SUNDERLAND — For many, coming home after a year abroad can be overwhelming and even disorienting.
But for Willis S. Conklin Jr. of Sunderland, disorienting doesn't even begin to describe his return to the quiet community he calls home after serving over a year with the U.S. Army in Baghdad.
It's a worthwhile read, my commentary below.
I don't know Willis Conklin, but growing up in the same area and attending the same school, his story seems all the more tangible. He recently returned home from a one year tour of duty and spoke about the adjustments and accommodations he has had to make transitioning from warzone to quietzone.

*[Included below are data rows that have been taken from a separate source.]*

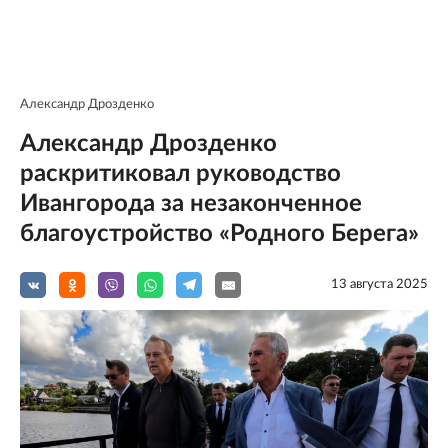
Александр Дрозденко
Александр Дрозденко
раскритиковал руководство
Ивангорода за незаконченное
благоустройство «Родного Берега»
13 августа 2025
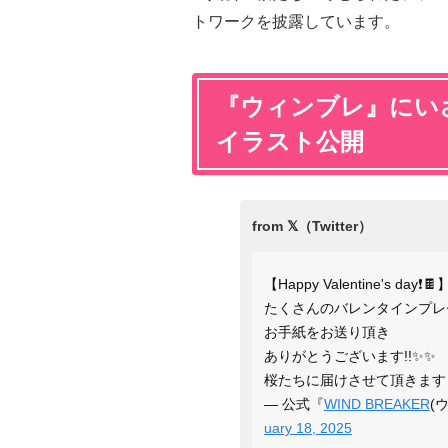
トワークを披露しています。
『ウィンブレ』にい
イラスト公開
【Happy Valentine's day❗️🍫
たくさんのバレンタインプレ
お手紙をお送り頂き
ありがとうございます!!✨✨
桜たちに届けさせて頂きます！
— 公式『
WIND BREAKER
(
uary 18, 2025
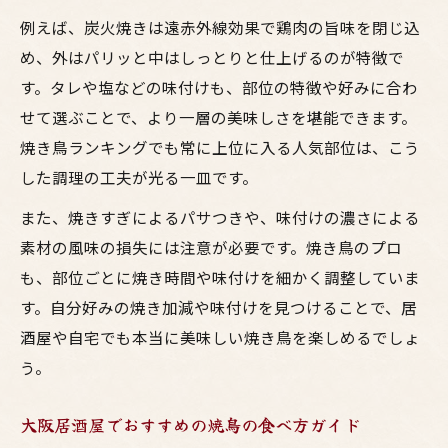
例えば、炭火焼きは遠赤外線効果で鶏肉の旨味を閉じ込
め、外はパリッと中はしっとりと仕上げるのが特徴で
す。タレや塩などの味付けも、部位の特徴や好みに合わ
せて選ぶことで、より一層の美味しさを堪能できます。
焼き鳥ランキングでも常に上位に入る人気部位は、こう
した調理の工夫が光る一皿です。
また、焼きすぎによるパサつきや、味付けの濃さによる
素材の風味の損失には注意が必要です。焼き鳥のプロ
も、部位ごとに焼き時間や味付けを細かく調整していま
す。自分好みの焼き加減や味付けを見つけることで、居
酒屋や自宅でも本当に美味しい焼き鳥を楽しめるでしょ
う。
大阪居酒屋でおすすめの焼鳥の食べ方ガイド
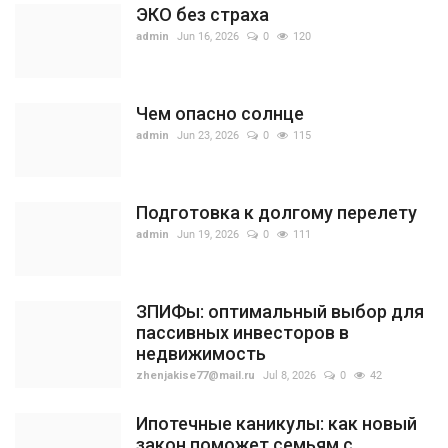
ЭКО без страха
admin
Jun 16, 2026
0
120
Чем опасно солнце
admin
Jun 23, 2026
0
115
Подготовка к долгому перелету
admin
Jun 19, 2026
0
111
ЗПИФы: оптимальный выбор для
пассивных инвесторов в
недвижимость
zhenjakise77@mail.ru
Jul 8, 2026
0
42
Ипотечные каникулы: как новый
закон поможет семьям с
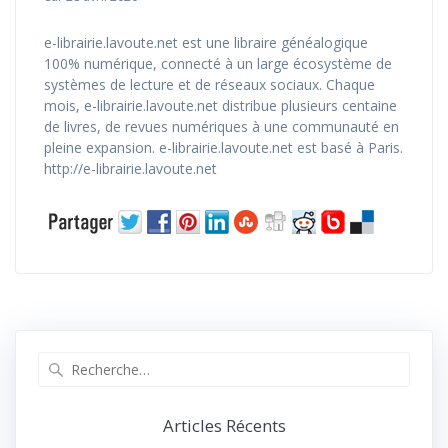
e-librairie.lavoute.net est une libraire généalogique
100% numérique, connecté à un large écosystème de
systèmes de lecture et de réseaux sociaux. Chaque
mois, e-librairie.lavoute.net distribue plusieurs centaine
de livres, de revues numériques à une communauté en
pleine expansion. e-librairie.lavoute.net est basé à Paris.
http://e-librairie.lavoute.net
Recherche
pour
:
Articles Récents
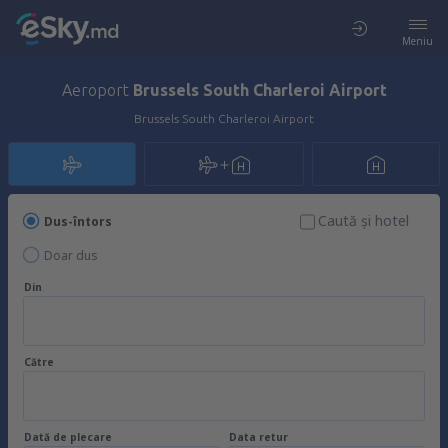
Meniu
Aeroport
Brussels South Charleroi Airport
Brussels South Charleroi Airport
Caută şi hotel
Dus-întors
Doar dus
Din
Către
Dată de plecare
Data retur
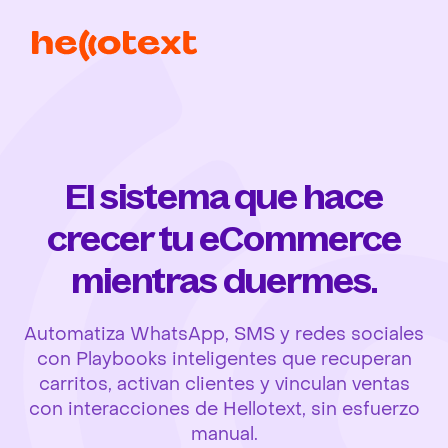
El sistema que hace
crecer tu eCommerce
mientras duermes.
Automatiza WhatsApp, SMS y redes sociales
con Playbooks inteligentes que recuperan
carritos, activan clientes y vinculan ventas
con interacciones de Hellotext, sin esfuerzo
manual.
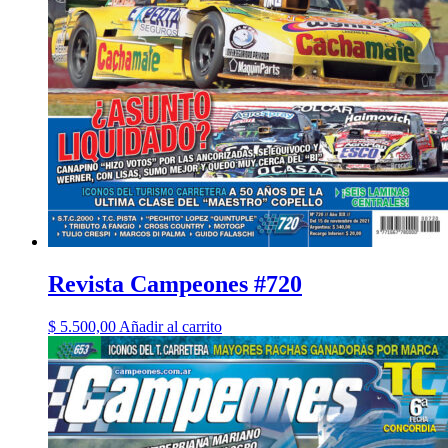
Revista Campeones #720
$
5.500,00
Añadir al carrito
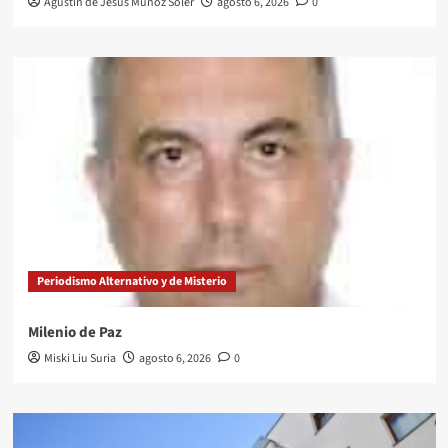
Agustín de Jesús Muñoz Soler
agosto 6, 2026
0
Periodismo Alternativo y de Misterio
Milenio de Paz
Miski Liu Suria
agosto 6, 2026
0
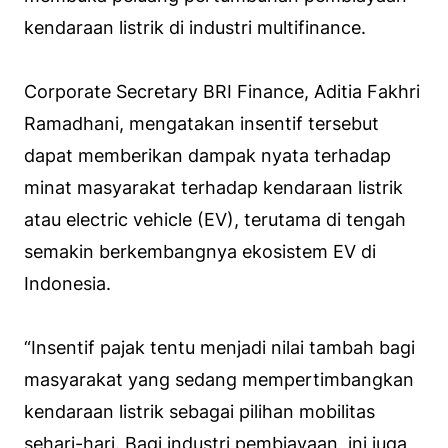
kendaraan listrik di industri multifinance.
Corporate Secretary BRI Finance, Aditia Fakhri
Ramadhani, mengatakan insentif tersebut
dapat memberikan dampak nyata terhadap
minat masyarakat terhadap kendaraan listrik
atau electric vehicle (EV), terutama di tengah
semakin berkembangnya ekosistem EV di
Indonesia.
“Insentif pajak tentu menjadi nilai tambah bagi
masyarakat yang sedang mempertimbangkan
kendaraan listrik sebagai pilihan mobilitas
sehari-hari. Bagi industri pembiayaan, ini juga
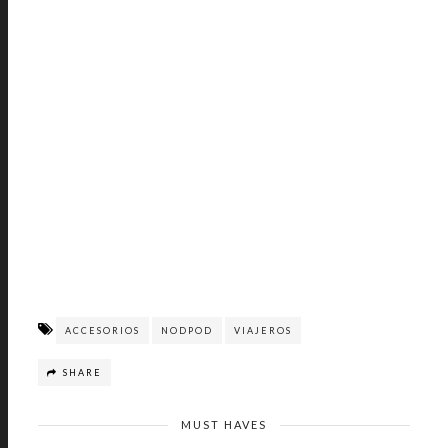
ACCESORIOS
NODPOD
VIAJEROS
SHARE
MUST HAVES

Conklin, a 2001 graduate of Burr and Burton Academy in Manchester, is currently an Army Private First Class with the 66th Artillery Brigade attached to the 4th Infantry Division in Ft. Hood, Texas. He enlisted in January of 2005 and, after months of basic and specialized training at Ft. Sill, Okla. and Ft. Hood, he was deployed to Baghdad in November 2005. He served in a battalion of over 1,000 U.S. troops and a small number of Macedonian special forces soldiers.

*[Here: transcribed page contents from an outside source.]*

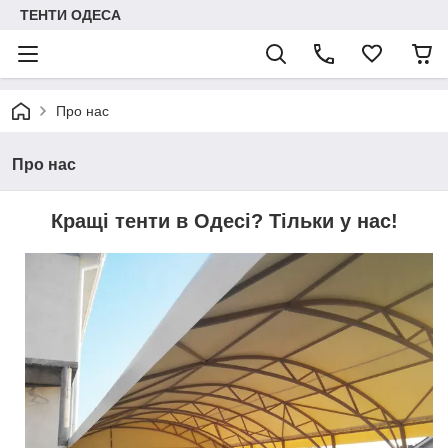
ТЕНТИ ОДЕСА
Про нас
Про нас
Кращі тенти в Одесі? Тільки у нас!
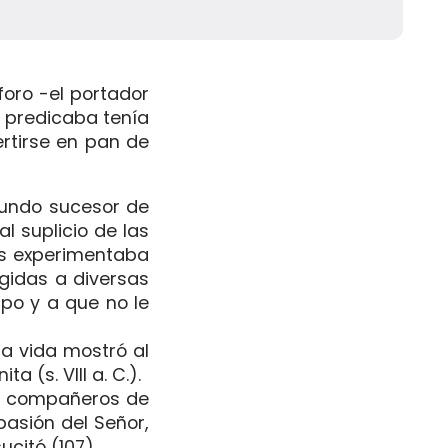
foro -el portador
e predicaba tenía
ertirse en pan de
egundo sucesor de
l suplicio de las
ras experimentaba
igidas a diversas
spo y a que no le
ma vida mostró al
 (s. VIII a. C.).
mo compañeros de
pasión del Señor,
ucitó (107).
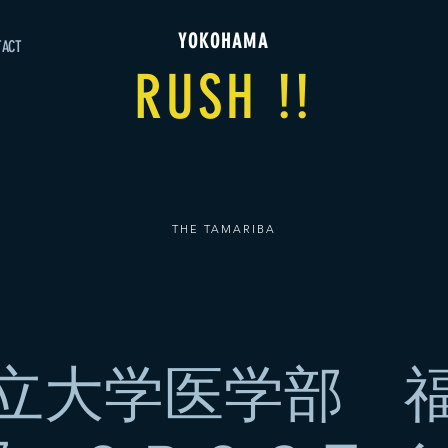
YOKOHAMA
TACT
RUSH !!
THE TAMARIBA
立大学医学部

"It's an adjustment to be back home, for sure," Conklin said in an interview at his home on Wednesday. "They always say that you can come home again, but home isn't always waiting for you when you come back. The magnitude of change at home is crazy. When you're over there, it feels like the world has stopped. Then you come back home, and so much is different."
As a case in point, Conklin described his experience conversing with two of his best friends the day after he returned to Vermont. "It was good, but ... I felt as if I'd aged beyond them, that I'd had experiences that made me feel older."

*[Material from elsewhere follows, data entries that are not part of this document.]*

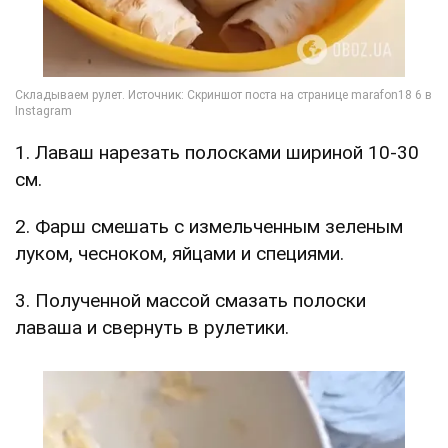
1. Лаваш нарезать полосками шириной 10-30
см.
2. Фарш смешать с измельченным зеленым
луком, чесноком, яйцами и специями.
3. Полученной массой смазать полоски
лаваша и свернуть в рулетики.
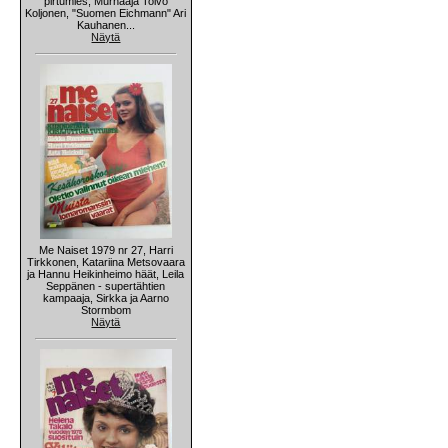
pirtumies, Murhaaja Toivo
Koljonen, "Suomen Eichmann" Ari
Kauhanen...
Näytä
Me Naiset 1979 nr 27, Harri
Tirkkonen, Katariina Metsovaara
ja Hannu Heikinheimo häät, Leila
Seppänen - supertähtien
kampaaja, Sirkka ja Aarno
Stormbom
Näytä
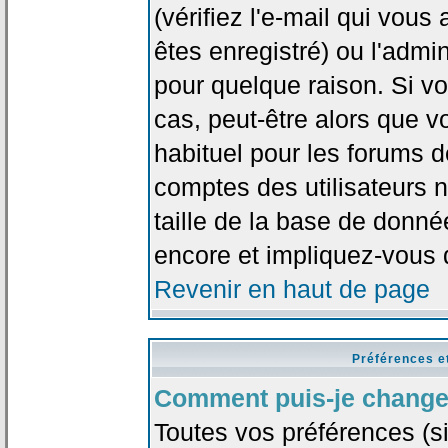
(vérifiez l'e-mail qui vou
êtes enregistré) ou l'admi
pour quelque raison. Si v
cas, peut-être alors que vo
habituel pour les forums 
comptes des utilisateurs n'
taille de la base de donn
encore et impliquez-vous 
Revenir en haut de page
Préférences e
Comment puis-je change
Toutes vos préférences (si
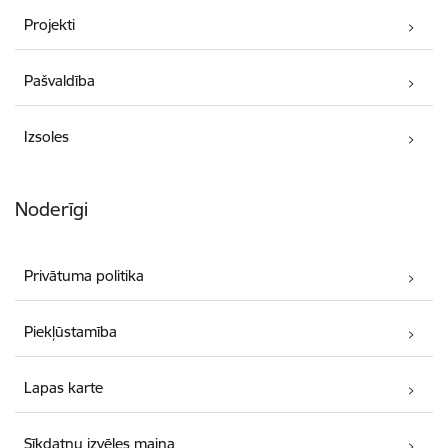
Projekti
Pašvaldība
Izsoles
Noderīgi
Privātuma politika
Piekļūstamība
Lapas karte
Sīkdatņu izvēles maiņa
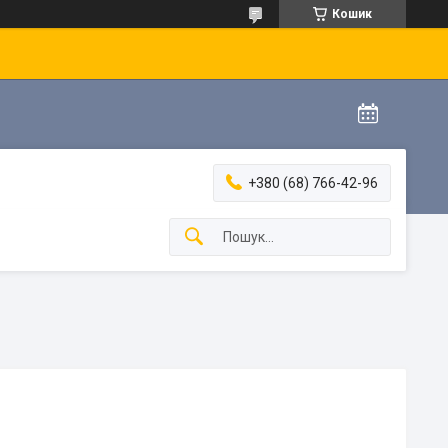
Кошик
+380 (68) 766-42-96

Relating to others regardless of their age has also proven challenging. "It's difficult to make people understand your experience ... unless you were there, there's no way you can know," he said.
I've met and spoken with a few local veterans (all of them younger than me) who have returned from a tour (or tours) in Iraq. Most are eager to share stories, sometimes recreating scenes from a mission in a fashion so animated you might forgive them for missing the 'action'. But when the questing of returning for another tour comes up, the mood becomes sober and the answer, often with little deliberation, reveals much more frustration and resignation than the media might otherwise imply. While some, like Conklin, aren't afforded the luxury of choice, you get the sense that many of these returning soldiers don't express the same optimism that others in the media might wish to portray.
While Conklin says that some of the comparisons of the situation in Iraq to the Vietnam war are well-founded, he sees Iraq as having the potential to last far longer.
"Vietnam was a politically-based war, and the sectarian violence in Iraq is religion-based and goes back thousands of years," he said. "The way I see it, this could all go on for thousands of years beyond now. Our country was founded on the premise of the separation of church and state, and (the Iraqi) society puts so much emphasis on religion that politics (without religion) is a joke." This is one reason that Conklin sees cooperation for the U.S. and Iraq as being problematic.
As for U.S. involvement in the conflict, Conklin's prognosis was grim.
"Depending on who's elected in '08 ... I could see us being there for a decade or more."
He was undecided on how long the U.S. should stay the course in what increasingly looks to be an unwinnable war.
Moral dilemma
"I feel karmically that we should solve some of the problems we created there ... on the other hand, you'd have to do a number of things that are impossible to do without crippling our country financially and morally."
When first asked about his opinion on the war, Conklin laughed and said, "No comment." However, as the conversation progressed and he delved more deeply into the issues raised by his time in Baghdad, Conklin's tone changed.
"What it really boils down to is that the sooner we get out of there, the less money and human life will be wasted," he said. He added that his battalion alone had lost 15 to 20 men in the year he served with them.
I won't even pretend to comprehend the emotions and thoughts with which this person wrestles everyday. But I have to wonder what goes through a person's mind when they listen to their President telling the nation that the year ahead will "require difficult choices and additional sacrifices". Somehow I think those words have a meaning unique to soldiers like Willis Conklin that the man speaking them will never, ever understand.